*Aim of the task*: Collect every line below that contains the word "inside".

- - -

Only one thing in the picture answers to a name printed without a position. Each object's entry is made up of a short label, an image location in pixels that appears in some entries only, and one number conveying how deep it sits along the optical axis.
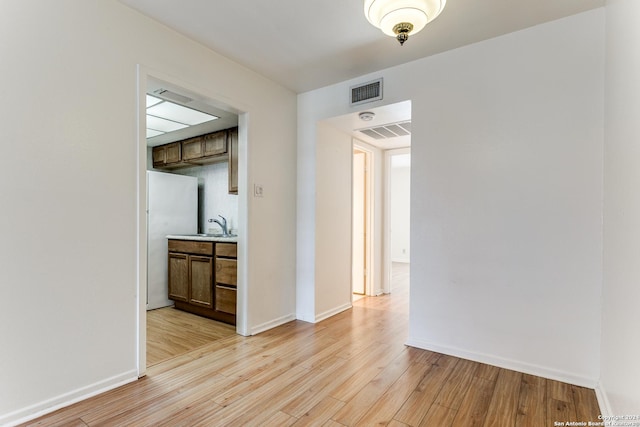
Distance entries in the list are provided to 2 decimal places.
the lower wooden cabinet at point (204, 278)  3.35
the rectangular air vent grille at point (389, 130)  3.58
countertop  3.33
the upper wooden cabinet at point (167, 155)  4.61
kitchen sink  4.38
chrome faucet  4.45
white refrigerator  3.95
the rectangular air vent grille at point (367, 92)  3.01
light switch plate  3.12
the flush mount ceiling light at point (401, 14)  1.64
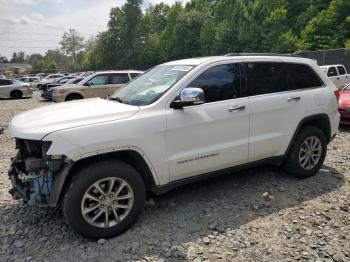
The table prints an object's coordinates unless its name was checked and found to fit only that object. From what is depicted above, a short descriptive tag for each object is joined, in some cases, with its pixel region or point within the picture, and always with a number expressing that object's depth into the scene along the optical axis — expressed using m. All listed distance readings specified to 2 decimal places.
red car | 8.68
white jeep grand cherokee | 3.31
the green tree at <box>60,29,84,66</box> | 117.56
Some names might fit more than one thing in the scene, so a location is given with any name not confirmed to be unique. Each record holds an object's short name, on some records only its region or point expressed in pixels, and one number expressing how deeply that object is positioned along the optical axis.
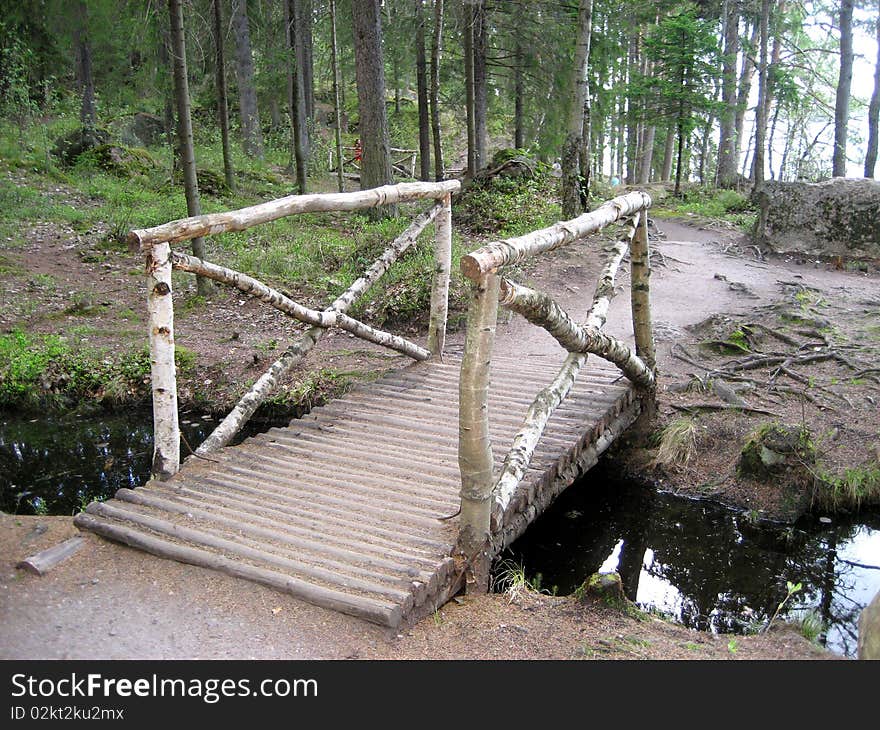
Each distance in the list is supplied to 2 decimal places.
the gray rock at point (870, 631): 2.67
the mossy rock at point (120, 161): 17.05
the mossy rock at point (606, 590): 3.59
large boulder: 11.74
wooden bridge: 3.52
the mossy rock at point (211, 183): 15.78
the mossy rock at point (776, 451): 5.88
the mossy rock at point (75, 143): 17.28
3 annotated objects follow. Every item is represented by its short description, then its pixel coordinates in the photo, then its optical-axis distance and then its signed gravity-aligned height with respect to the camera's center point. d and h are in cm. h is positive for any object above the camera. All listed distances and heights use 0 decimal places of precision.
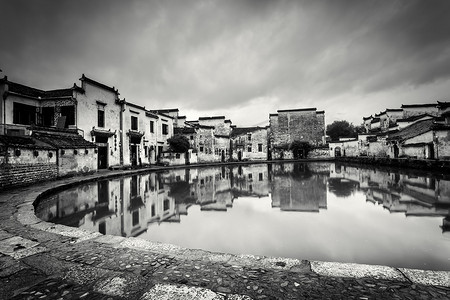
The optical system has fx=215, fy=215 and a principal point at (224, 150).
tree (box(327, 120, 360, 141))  5484 +580
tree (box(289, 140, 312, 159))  3731 +80
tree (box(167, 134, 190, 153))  2573 +151
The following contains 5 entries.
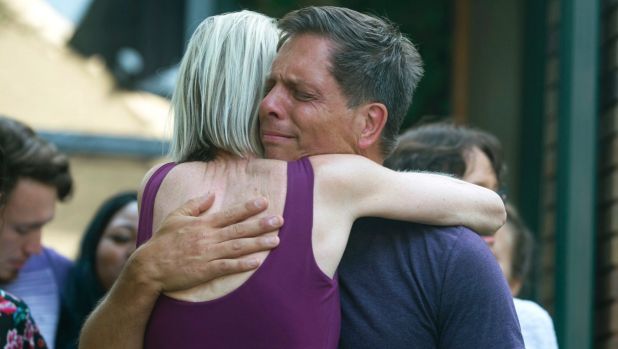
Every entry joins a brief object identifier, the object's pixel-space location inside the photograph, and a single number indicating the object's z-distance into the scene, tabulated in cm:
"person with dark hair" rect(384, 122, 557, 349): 612
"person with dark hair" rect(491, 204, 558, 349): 740
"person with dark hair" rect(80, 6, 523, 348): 446
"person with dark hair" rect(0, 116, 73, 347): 695
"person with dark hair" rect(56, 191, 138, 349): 758
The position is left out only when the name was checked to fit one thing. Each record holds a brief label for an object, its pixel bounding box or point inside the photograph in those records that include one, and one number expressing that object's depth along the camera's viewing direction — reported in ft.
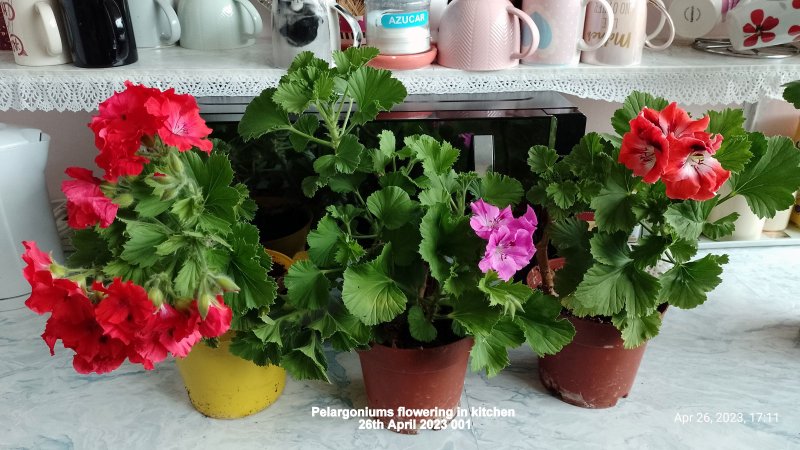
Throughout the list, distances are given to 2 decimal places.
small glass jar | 2.98
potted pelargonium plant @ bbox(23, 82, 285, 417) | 1.74
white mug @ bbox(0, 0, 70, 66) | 2.98
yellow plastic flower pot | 2.63
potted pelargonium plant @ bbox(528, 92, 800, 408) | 2.24
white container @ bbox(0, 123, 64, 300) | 3.29
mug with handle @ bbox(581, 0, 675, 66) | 3.05
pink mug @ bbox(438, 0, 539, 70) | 2.94
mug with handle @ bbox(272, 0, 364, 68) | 2.95
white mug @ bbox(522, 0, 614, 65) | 2.98
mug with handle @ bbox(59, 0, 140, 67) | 2.96
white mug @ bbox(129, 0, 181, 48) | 3.37
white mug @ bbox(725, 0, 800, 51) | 3.06
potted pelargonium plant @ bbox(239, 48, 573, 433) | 2.16
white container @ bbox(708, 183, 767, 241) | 3.91
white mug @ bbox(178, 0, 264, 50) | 3.37
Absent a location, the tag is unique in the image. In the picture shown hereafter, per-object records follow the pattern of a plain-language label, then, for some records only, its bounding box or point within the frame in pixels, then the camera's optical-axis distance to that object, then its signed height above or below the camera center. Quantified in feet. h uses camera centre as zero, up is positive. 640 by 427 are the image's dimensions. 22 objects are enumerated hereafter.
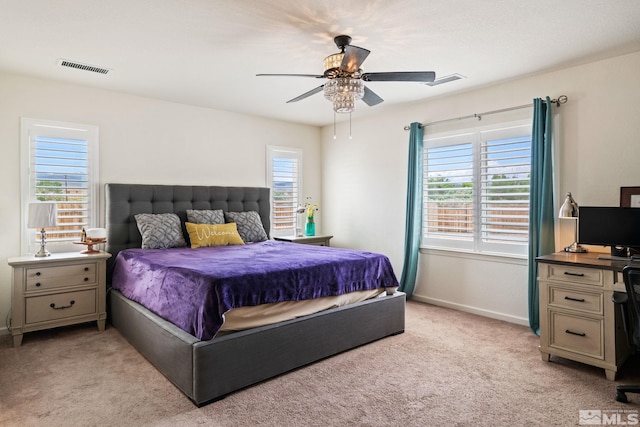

- - -

*Task solution*:
Every entry joins a brief object identifier, the object's pixel-space location inside the photograph, and a single number indicating the object's z-distance into the scene, tabulated in cm:
The position is left out only when the name was checked to fit one thing. Each record holds a brief label for an object, its pixel bounding box or point inside the photograph in those records that include one, and one number expressing that object's depth along the camera's viewing direction — reported in ft.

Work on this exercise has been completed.